Leeds is one of the most important cities in the north of England. With almost 800,000 people in the city and around 2½ million in the metropolitan area, it is England’s second-largest council area (after Birmingham) and the country’s fourth-largest urban area.
It is an important business centre with the United Kingdom’s fourth-largest urban economy, its third-largest manufacturing centre and, after London, it is the UK’s second-largest financial and legal centre.
In 1888, the world’s first moving pictures were filmed in Leeds and the city remains a major centre for television production with programmes such as Emmerdale filmed here.
It is also a major retail centre. Marks and Spencer was founded in Leeds and the city is noted for its shopping areas with Victorian-era shopping arcades such as the Victoria Quarter often ranked among the world’s most beautiful shopping centres.

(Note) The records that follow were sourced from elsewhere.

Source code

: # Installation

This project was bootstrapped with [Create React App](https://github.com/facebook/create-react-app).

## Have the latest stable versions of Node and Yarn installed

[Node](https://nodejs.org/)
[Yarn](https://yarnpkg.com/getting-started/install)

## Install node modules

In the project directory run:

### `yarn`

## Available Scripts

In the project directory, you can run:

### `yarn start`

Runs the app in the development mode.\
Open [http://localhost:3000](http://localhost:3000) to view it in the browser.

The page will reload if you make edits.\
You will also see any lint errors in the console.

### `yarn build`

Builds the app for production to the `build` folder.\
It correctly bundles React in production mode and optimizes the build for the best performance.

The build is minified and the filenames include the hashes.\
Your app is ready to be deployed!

Like most other large cities in northern England, Leeds grew significantly during the Industrial Revolution when it became a major centre for processing worsted wool and this has left a legacy of grand buildings from the Victorian era and transport infrastructure of railways and canals that developed during this time.
Although it is a vibrant metropolis noted for its shopping and nightlife, it is a place that most tourists do not visit.
Tourist attractions include Leeds City Museum and the Royal Armouries Museum as well as Harewood House and the ruins of Kirkstall Abbey.
Although public transport within the city is not as developed as other cities of a similar size (it is the largest city in Europe to not have a tram or metro network), Leeds is an important transport hub with England’s largest railway station outside London plus a busy bus and coach station and an important airport.